Le Tribunal administratif de Nantes, statuant par ordonnance, constate qu'il n'y a plus lieu de statuer sur un recours en excès de pouvoir contre le refus d'un visa de long séjour. En effet, l'objet du litige a disparu puisque le visa a été délivré à la requérante avant le jugement, ce qui implique le retrait implicite de la décision initialement attaquée. Le tribunal applique l'article R. 222-1 du code de justice administrative pour constater cette absence d'objet, tout en condamnant l'État à verser 600 euros aux requérants au titre de l'article L. 761-1 du même code pour leurs frais non compris dans les dépens.
Texte intégral
Vu la procédure suivante :
Par une requête et un mémoire, enregistrés le 27 mai 2024 et le 9 août 2024, M. F... A... et Mme B... D..., représentés par Me Hugon, demandent au tribunal dans le dernier état de leurs écritures :
1°) d’annuler la décision du 30 mai 2024 par laquelle la commission de recours contre les décisions de refus de visa d'entrée en France a rejeté le recours formé contre la décision du 11 janvier 2024 de l’autorité consulaire française à Istanbul (Turquie) refusant de délivrer un visa de long séjour à Mme D... ;
2°) d’enjoindre au ministre de l’intérieur de délivrer le visa sollicité dans un délai de huit jours à compter de la notification de la décision à intervenir, sous astreinte de 200 euros par jour de retard ;
3°) de mettre à la charge de l’Etat la somme de 1 800 euros au titre de l’article L. 761-1 du code de justice administrative.
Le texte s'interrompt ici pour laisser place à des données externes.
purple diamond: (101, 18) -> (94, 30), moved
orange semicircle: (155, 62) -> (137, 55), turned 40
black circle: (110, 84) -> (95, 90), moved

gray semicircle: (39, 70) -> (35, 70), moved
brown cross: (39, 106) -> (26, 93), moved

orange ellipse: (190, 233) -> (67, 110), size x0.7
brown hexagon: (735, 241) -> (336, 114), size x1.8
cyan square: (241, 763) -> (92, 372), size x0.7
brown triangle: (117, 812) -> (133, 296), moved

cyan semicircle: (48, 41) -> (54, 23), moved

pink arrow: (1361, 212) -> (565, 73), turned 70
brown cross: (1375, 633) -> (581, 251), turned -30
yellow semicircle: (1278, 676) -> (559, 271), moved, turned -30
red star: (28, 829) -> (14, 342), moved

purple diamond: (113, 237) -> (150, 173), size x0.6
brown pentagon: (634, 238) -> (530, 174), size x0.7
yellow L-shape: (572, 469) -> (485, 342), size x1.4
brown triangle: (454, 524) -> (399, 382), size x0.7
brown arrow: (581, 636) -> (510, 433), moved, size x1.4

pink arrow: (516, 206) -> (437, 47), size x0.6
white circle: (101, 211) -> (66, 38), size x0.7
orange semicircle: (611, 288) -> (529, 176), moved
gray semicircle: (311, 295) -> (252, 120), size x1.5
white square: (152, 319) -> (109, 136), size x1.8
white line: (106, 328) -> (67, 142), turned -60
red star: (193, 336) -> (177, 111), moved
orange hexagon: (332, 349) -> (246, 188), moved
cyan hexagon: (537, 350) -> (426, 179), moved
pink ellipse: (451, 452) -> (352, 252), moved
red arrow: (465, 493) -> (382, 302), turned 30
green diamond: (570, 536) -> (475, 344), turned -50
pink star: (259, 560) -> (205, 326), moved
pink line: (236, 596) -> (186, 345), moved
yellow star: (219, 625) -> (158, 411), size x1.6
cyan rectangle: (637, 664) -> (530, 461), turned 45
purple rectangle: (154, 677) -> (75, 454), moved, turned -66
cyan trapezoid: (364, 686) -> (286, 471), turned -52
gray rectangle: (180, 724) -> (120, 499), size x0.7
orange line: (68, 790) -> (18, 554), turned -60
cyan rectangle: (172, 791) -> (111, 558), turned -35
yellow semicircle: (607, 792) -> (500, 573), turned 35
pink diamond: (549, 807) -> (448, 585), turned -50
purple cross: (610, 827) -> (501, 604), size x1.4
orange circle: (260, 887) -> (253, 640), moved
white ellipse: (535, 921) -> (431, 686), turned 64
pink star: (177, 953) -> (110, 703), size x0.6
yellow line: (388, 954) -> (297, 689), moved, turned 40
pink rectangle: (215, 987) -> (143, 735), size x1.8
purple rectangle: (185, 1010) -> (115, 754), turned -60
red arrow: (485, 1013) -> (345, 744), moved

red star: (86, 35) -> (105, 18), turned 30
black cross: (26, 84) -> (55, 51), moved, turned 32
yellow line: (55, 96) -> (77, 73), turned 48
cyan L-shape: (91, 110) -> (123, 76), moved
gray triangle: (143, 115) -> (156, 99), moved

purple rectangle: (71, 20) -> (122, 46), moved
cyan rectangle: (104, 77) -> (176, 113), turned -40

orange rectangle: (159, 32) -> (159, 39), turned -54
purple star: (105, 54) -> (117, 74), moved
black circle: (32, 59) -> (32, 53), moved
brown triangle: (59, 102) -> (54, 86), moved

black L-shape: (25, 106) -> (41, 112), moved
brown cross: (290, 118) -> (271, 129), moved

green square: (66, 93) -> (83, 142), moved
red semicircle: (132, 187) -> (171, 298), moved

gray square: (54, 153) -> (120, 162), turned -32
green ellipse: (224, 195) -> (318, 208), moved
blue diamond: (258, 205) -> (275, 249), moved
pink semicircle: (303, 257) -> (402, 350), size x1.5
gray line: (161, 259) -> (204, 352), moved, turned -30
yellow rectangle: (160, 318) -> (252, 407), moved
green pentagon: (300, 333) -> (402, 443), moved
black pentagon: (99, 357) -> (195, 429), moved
Par des mémoires en défense enregistrés le 30 septembre 2025 et le 5 janvier 2026, le ministre de l’intérieur informe le tribunal de ce que le visa sollicité a été délivré à Mme D..., qui est en France depuis le 13 octobre 2025.
Vu les autres pièces du dossier.
Vu le code de justice administrative.
Considérant ce qui suit :
Aux termes de l’article R. 222-1 du code de justice administrative : « Les présidents de tribunal administratif (…), les premiers vice-présidents des tribunaux (…) et les présidents de formation de jugement des tribunaux (...) peuvent, par ordonnance : (…) 3 Constater qu’il n’y a pas lieu de statuer sur une requête (…) 5° Statuer sur les requêtes qui ne présentent plus à juger de questions autres que la condamnation prévue à l’article L. 761-1 ou la charge des dépens (…) ».
Postérieurement à l’introduction de la requête, l’autorité consulaire française à Istanbul a délivré, le 18 septembre 2025, le visa sollicité à Mme D.... Ainsi, la décision attaquée a implicitement mais nécessairement été retirée. Dans ces conditions, les conclusions de M. C... A... et Mme D... aux fins d’annulation et d’injonction sous astreinte sont devenues sans objet. Dès lors, il n’y a pas lieu d’y statuer.
Il y a lieu, dans les circonstances de l’espèce, de mettre à la charge de l’Etat la somme de 600 euros au titre des frais exposés par M. C... A... et Mme D... et non compris dans les dépens.
O R D O N N E :
Article 1er : Il n’y a pas lieu de statuer sur les conclusions de M. C... A... et Mme D... aux fins d’annulation et d’injonction sous astreinte.
Article 2 : L’Etat versera à M. C... A... et Mme D... la somme de 600 (six cents) euros en application des dispositions de l’article L. 761-1 du code de justice administrative.
Article 3 : La présente ordonnance sera notifiée à M. F... A..., à Mme B... D... et au ministre de l'intérieur.
Fait à Nantes, le 6 février 2026.
La présidente,
V. Poupineau
La République mande et ordonne au ministre de l’intérieur en ce qui le concerne ou à tous commissaires de justice à ce requis en ce qui concerne les voies de droit commun contre les parties privées, de pourvoir à l’exécution de la présente décision.